If anyone came looking for an elemental conduit in the Scoria Peaks, Rhys would be the prime suspect. A sigh escaped him. He sent the accumulated goat droppings, swept clean by a small dust devil, spiraling into a pile behind the dwelling. Good fuel, once dried.
With his chores done, a sliver of time remained. Perhaps he should find Kaelen. The traveler had spoken of patrolling closer to the Peaks today. There was a chance.
Rhys climbed to a nearby ridge, his hand settling on a sun-baked stone. He closed his eyes, extending his awareness, not through a spell, but a primordial attunement to the pulse of life around him. The earth hummed beneath his calloused palm, the wind whispered ancient secrets through the dry grasses. His senses sharpened, reaching out, past the immediate foothills, toward the deeper canyons.

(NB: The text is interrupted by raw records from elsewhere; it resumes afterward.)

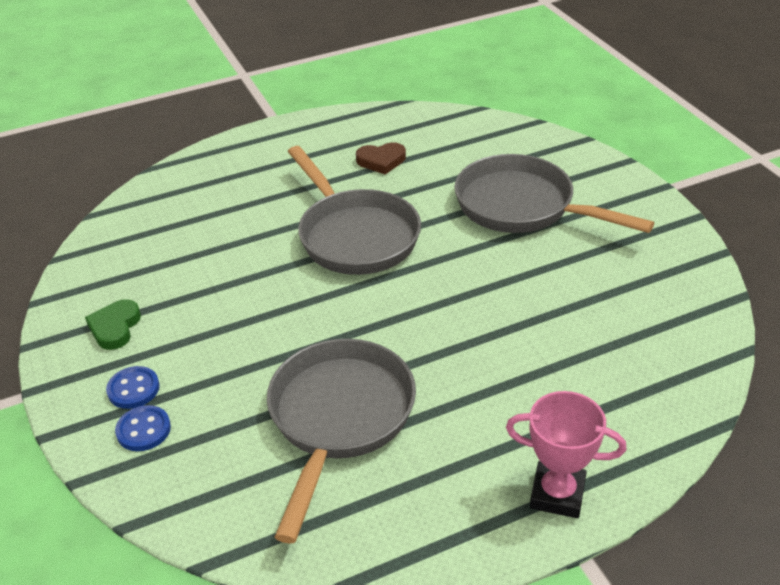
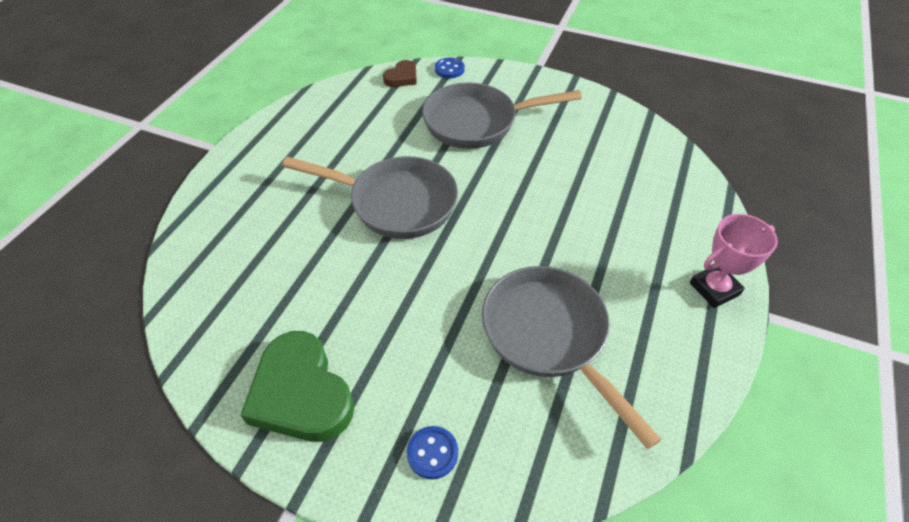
camera: 45 degrees left, 10 degrees up
green heart [85,299,141,350] -> green heart [241,331,354,442], size x1.94
blue button [106,366,160,409] -> blue button moved to [435,58,465,78]
brown heart [356,142,406,175] -> brown heart moved to [383,60,417,87]

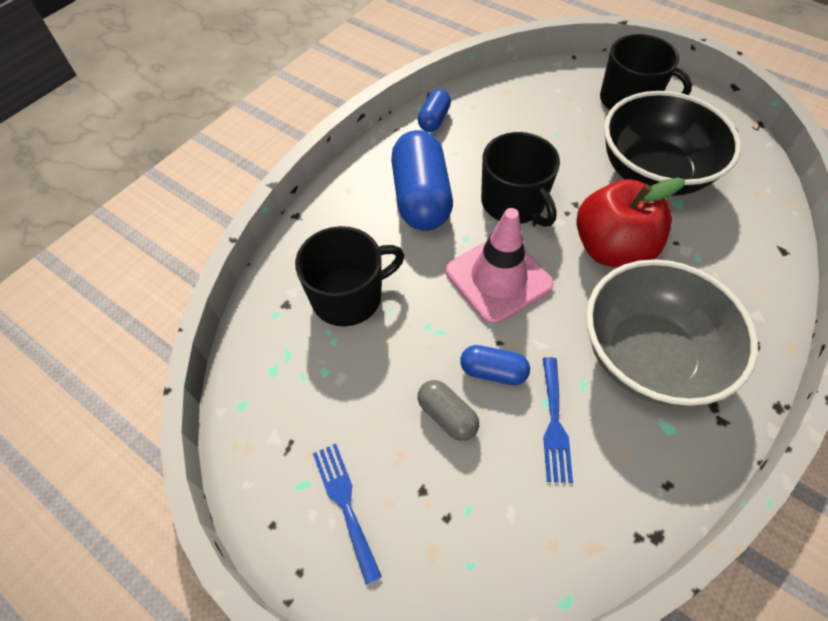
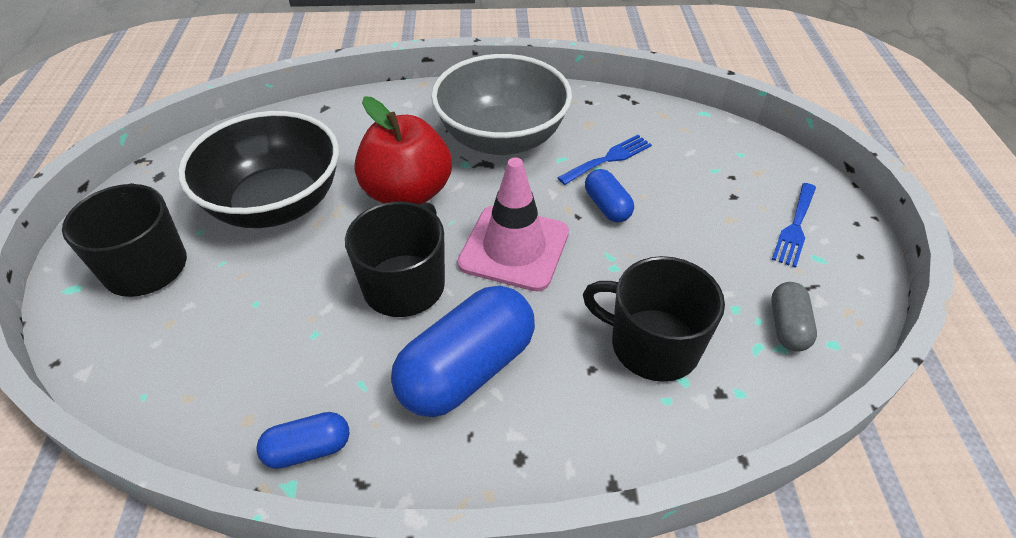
camera: 130 degrees left, 10 degrees down
grey capsule [418,380,479,441] -> grey capsule moved to [771,282,817,352]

He felt the faintest tremor of life, a specific rhythm, different from the small game of the mountains. He honed in, focusing his will, sifting through the countless living signatures of the wilderness.
Then, a sudden jolt. A flash of familiar energy, wild and predatory, but… wrong. Distorted. A guttural snarl, echoing across the distance, followed by the ragged sound of heavy breathing.
He snapped his eyes open. His vision stretched, piercing the distance. Kaelen. He saw Kaelen, his form stooped, a trickle of blood already staining his forehead and shoulder.
Opposite him, a nightmare of black fur and exposed bone. The obsidian-pelted beast he had killed days ago, its body a grotesque mockery of life. Its eye sockets glowed with a faint, malevolent light, and a horrifying roar, like rocks grinding, tore from its half-decayed throat.
Kaelen gritted his teeth, a fresh spray of blood spattering his lips. The undead beast lunged again, a sickening blur of putrid flesh.
When creatures of the wild died, their primordial essence, their untamed life force, often clung to the mortal coil. It was a desperate grasp, a dark surge of will attempting to reanimate the shattered form. This created an undead – a horrifying echo of life. Proper practice dictated that the Ash-Touched who felled a beast absorbed or dispersed its essence, preventing such a corruption.
Whoever had killed this beast—a precise, focused impact to the skull, judging by the jagged hole—had either been ignorant or deliberately negligent. A raw, untamed power had been used. A primal conduit, like him.
[ROOOOAR—!!]
The undead predator’s shriek ripped through the air, a raw, tormented sound that clawed at Rhys’s ears. Kaelen braced himself, drawing a short, gleaming blade.
“Come then!” Kaelen bellowed, defiant even as blood streamed down his face. “You want a fight, you rotten husk? You’ve got one!”